[Saved data entries]
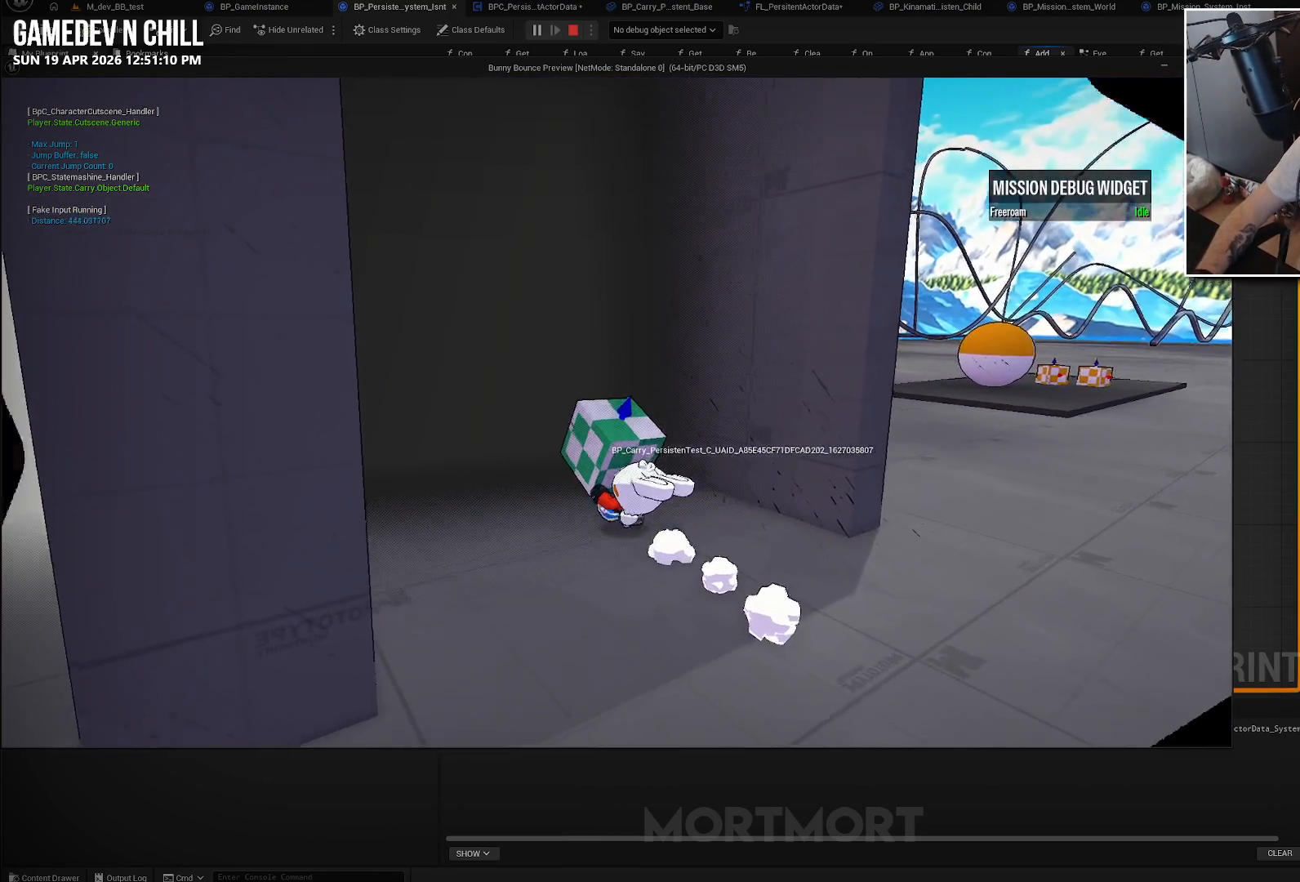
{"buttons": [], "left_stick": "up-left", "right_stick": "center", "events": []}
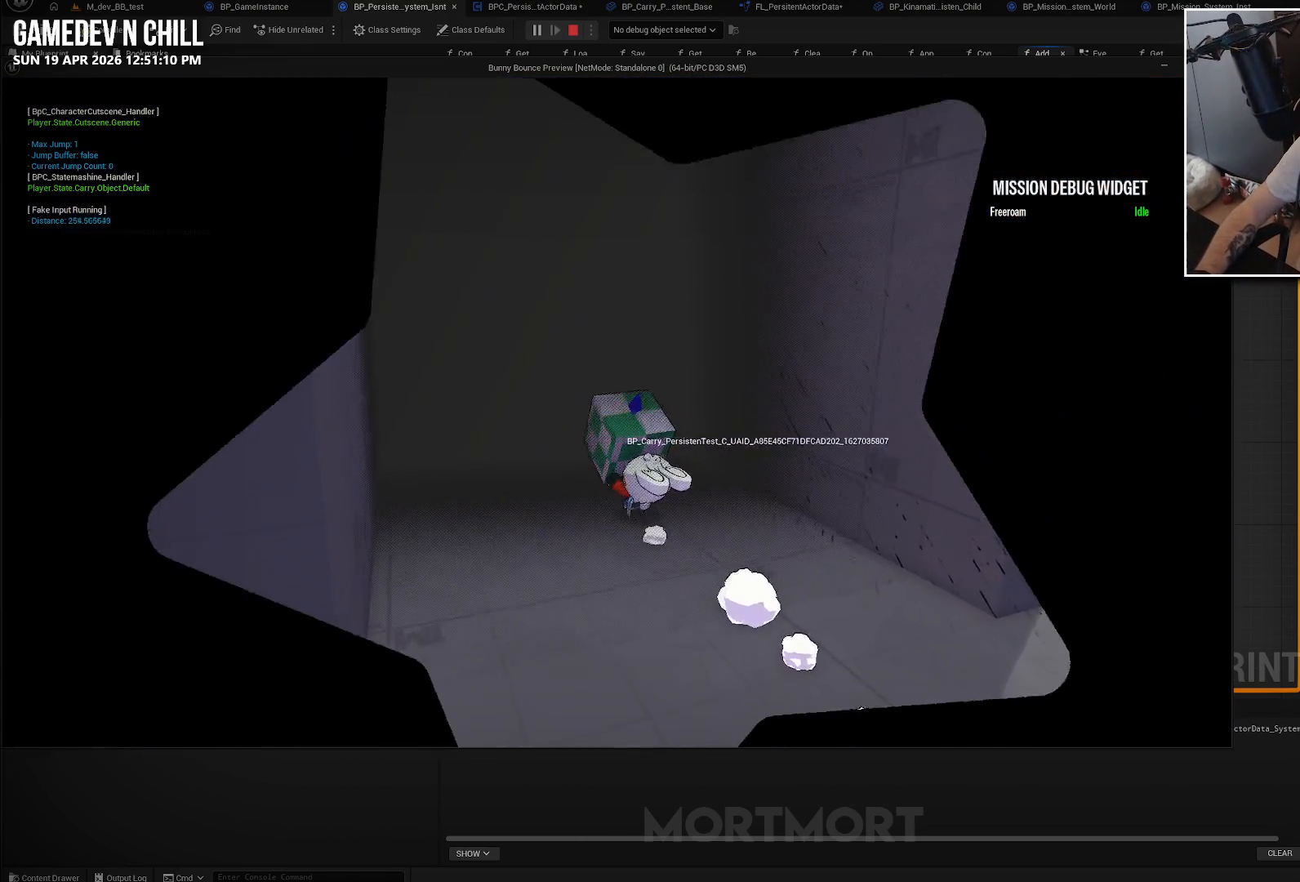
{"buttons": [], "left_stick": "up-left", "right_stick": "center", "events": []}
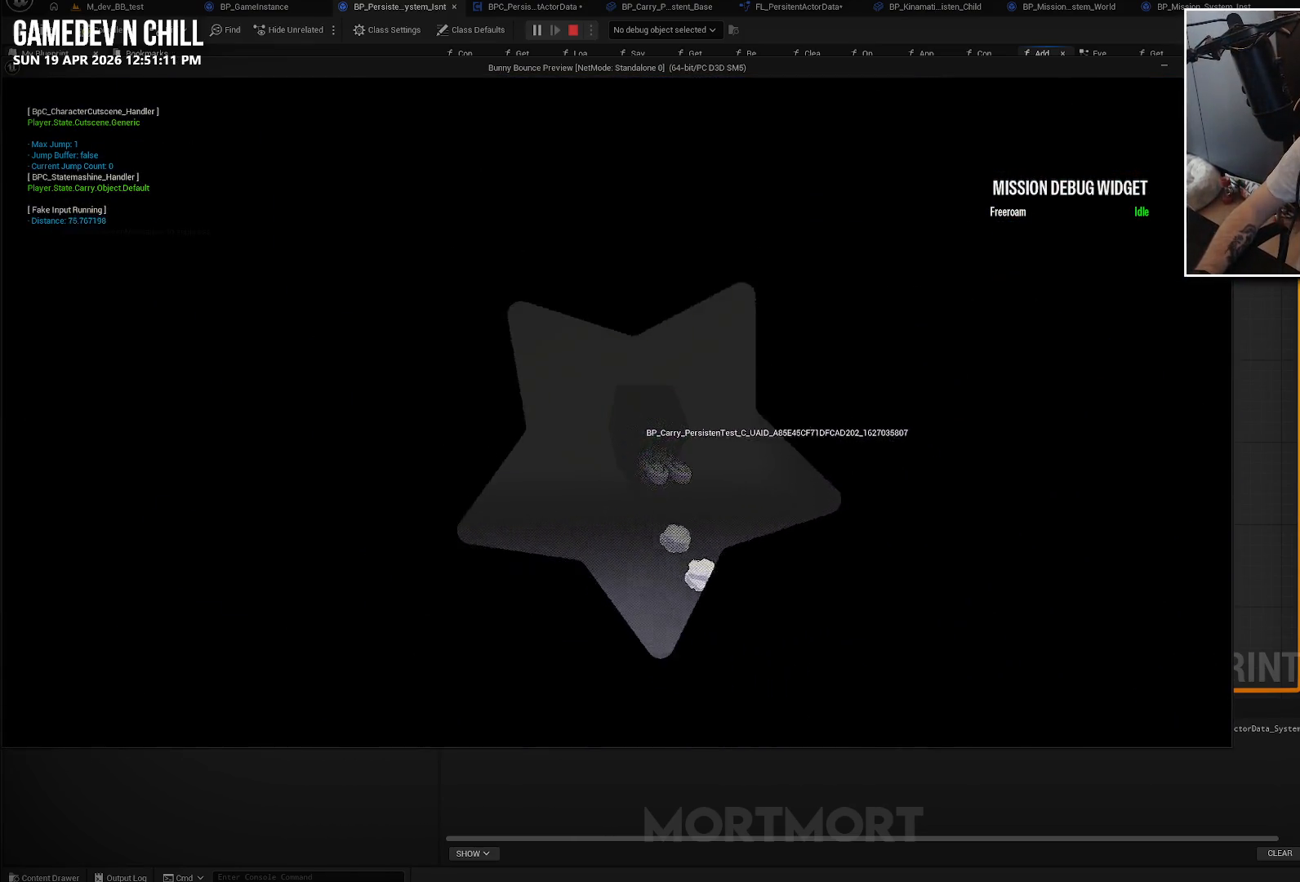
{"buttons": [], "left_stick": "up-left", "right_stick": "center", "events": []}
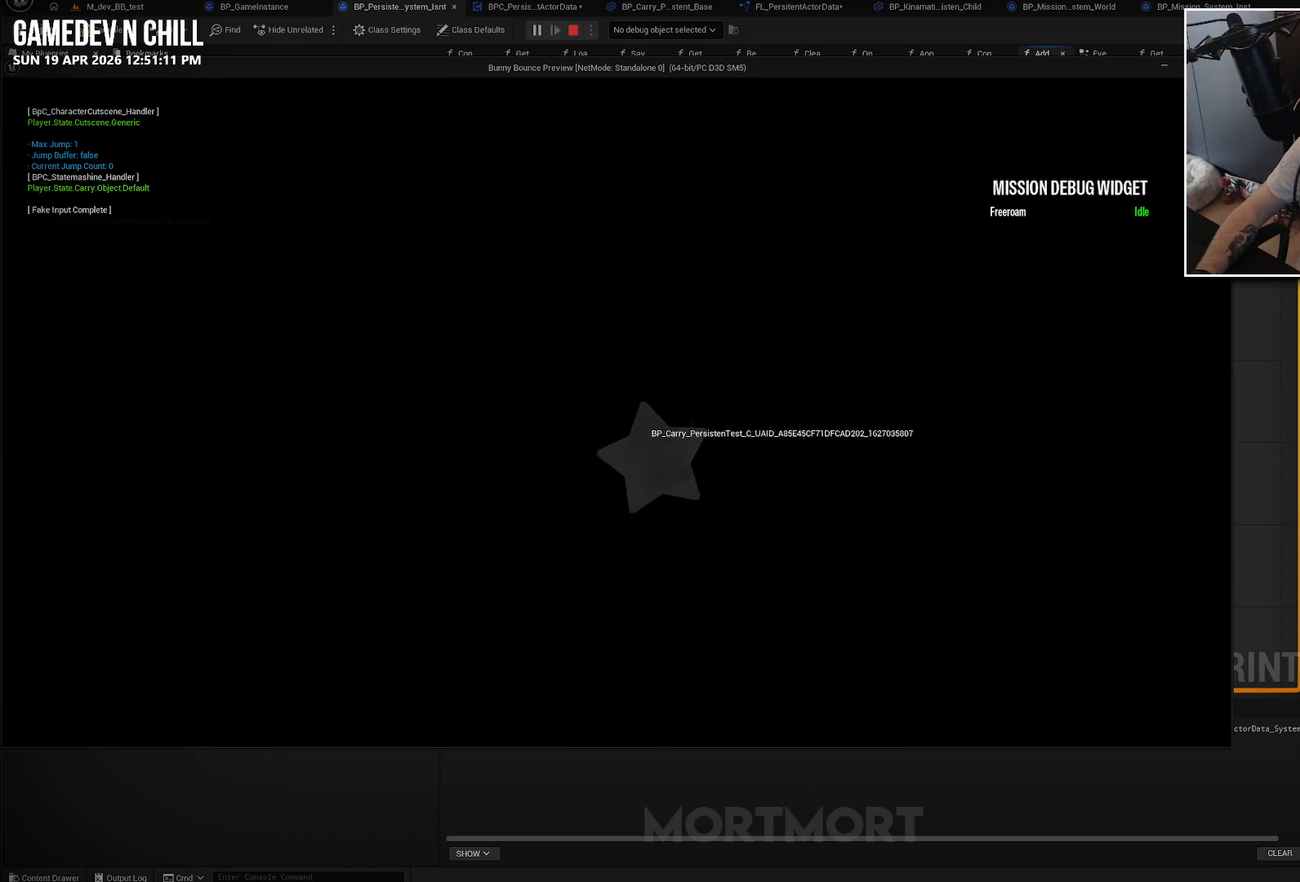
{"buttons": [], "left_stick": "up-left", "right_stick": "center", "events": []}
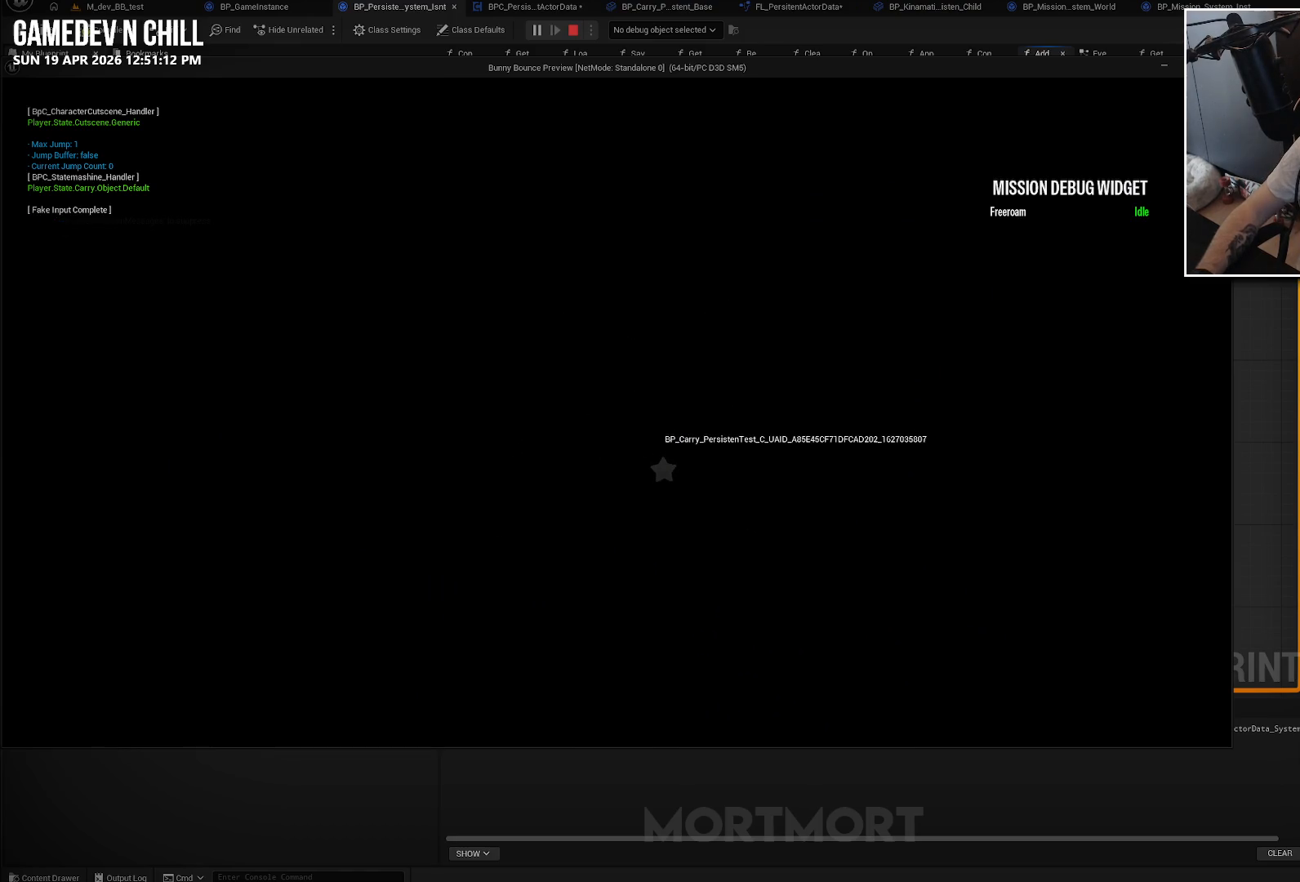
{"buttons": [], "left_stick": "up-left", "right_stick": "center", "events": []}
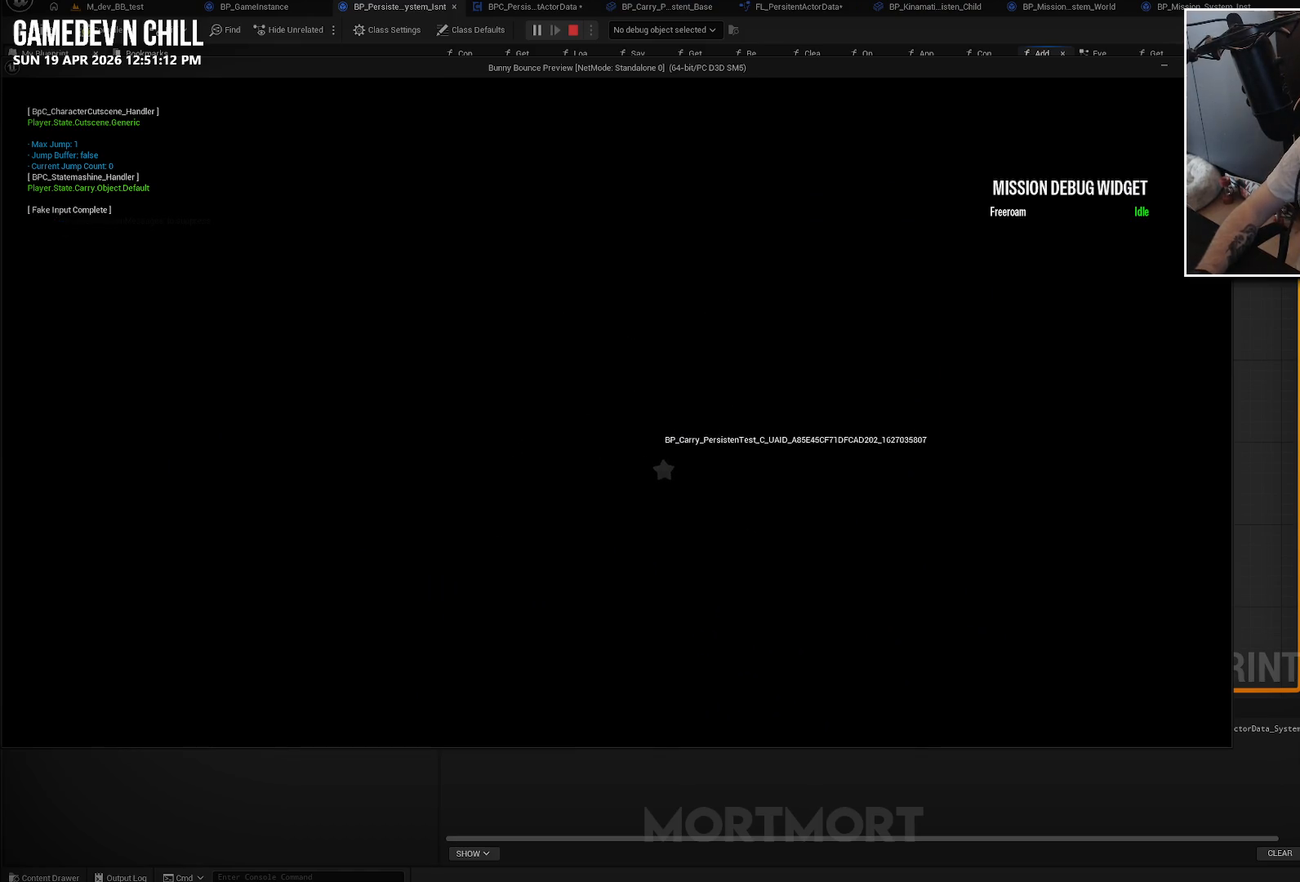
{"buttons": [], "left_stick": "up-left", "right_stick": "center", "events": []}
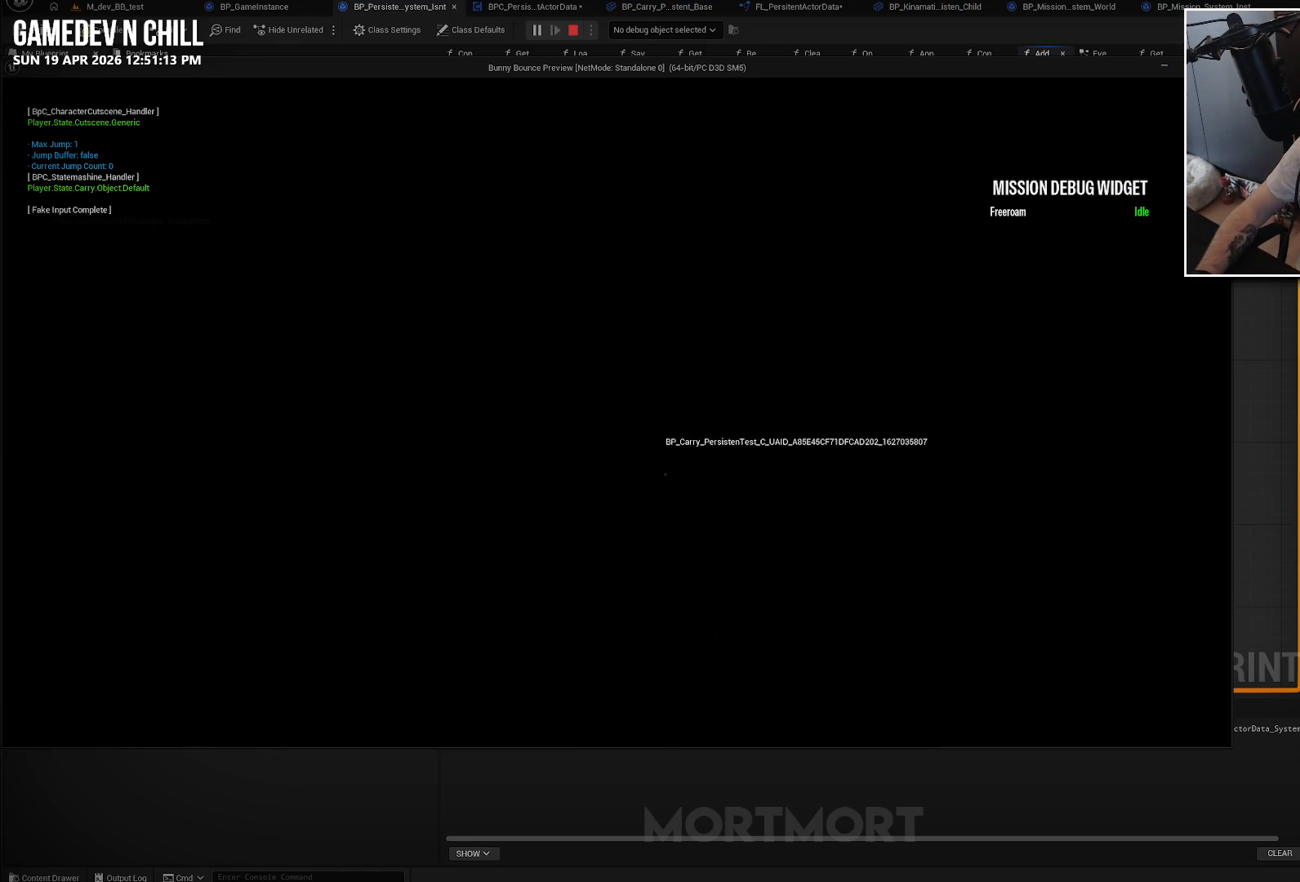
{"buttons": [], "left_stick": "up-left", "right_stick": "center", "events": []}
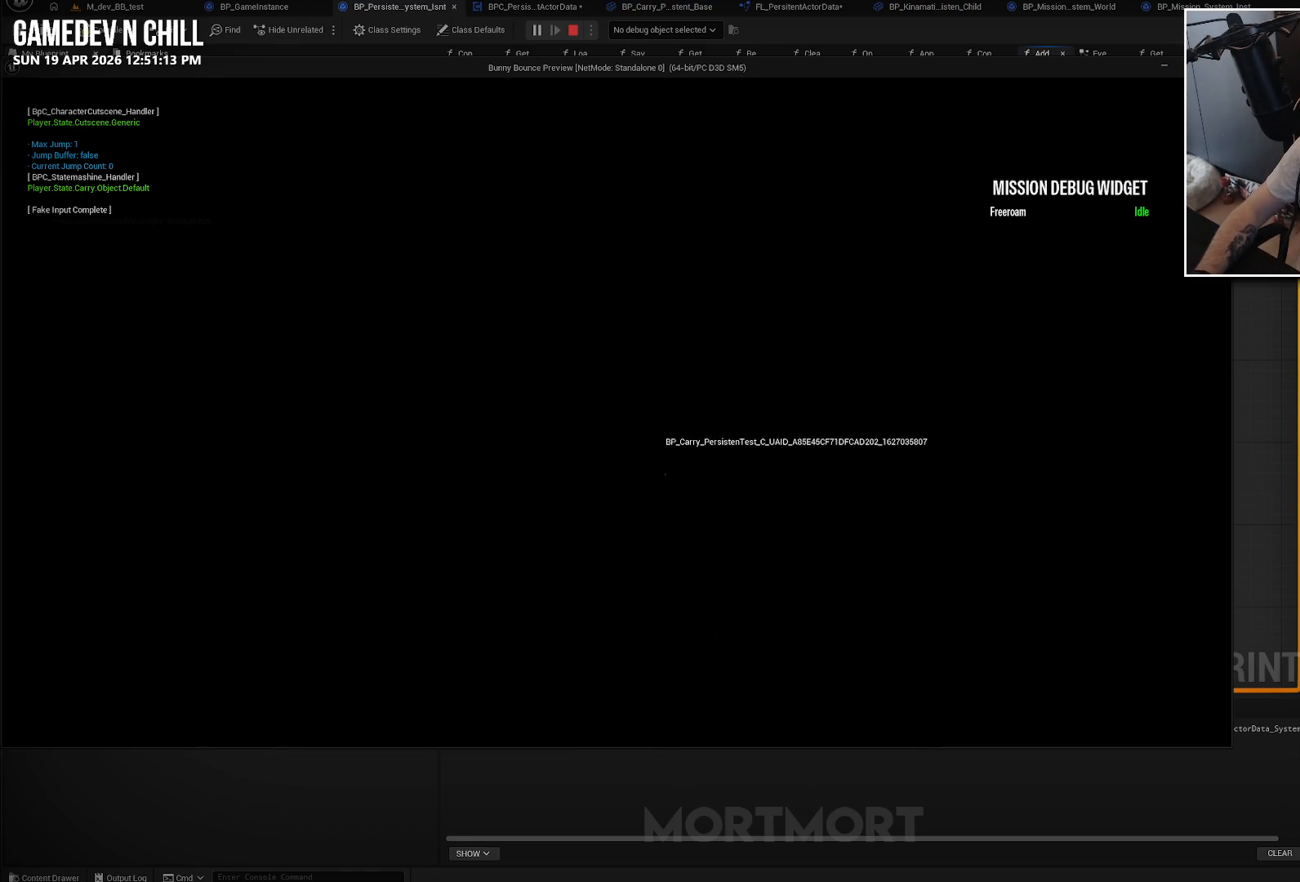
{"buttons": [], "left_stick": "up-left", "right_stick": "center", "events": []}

# Work to complete
No picture belongs in the answer; the rest of the records must be repeated exactly.

# Task response
{"buttons": [], "left_stick": "up-left", "right_stick": "center", "events": []}
{"buttons": [], "left_stick": "up-left", "right_stick": "center", "events": []}
{"buttons": [], "left_stick": "up-left", "right_stick": "center", "events": []}
{"buttons": [], "left_stick": "up-left", "right_stick": "center", "events": []}
{"buttons": [], "left_stick": "up-left", "right_stick": "center", "events": []}
{"buttons": [], "left_stick": "up-left", "right_stick": "center", "events": []}
{"buttons": [], "left_stick": "up-left", "right_stick": "center", "events": []}
{"buttons": [], "left_stick": "up-left", "right_stick": "center", "events": []}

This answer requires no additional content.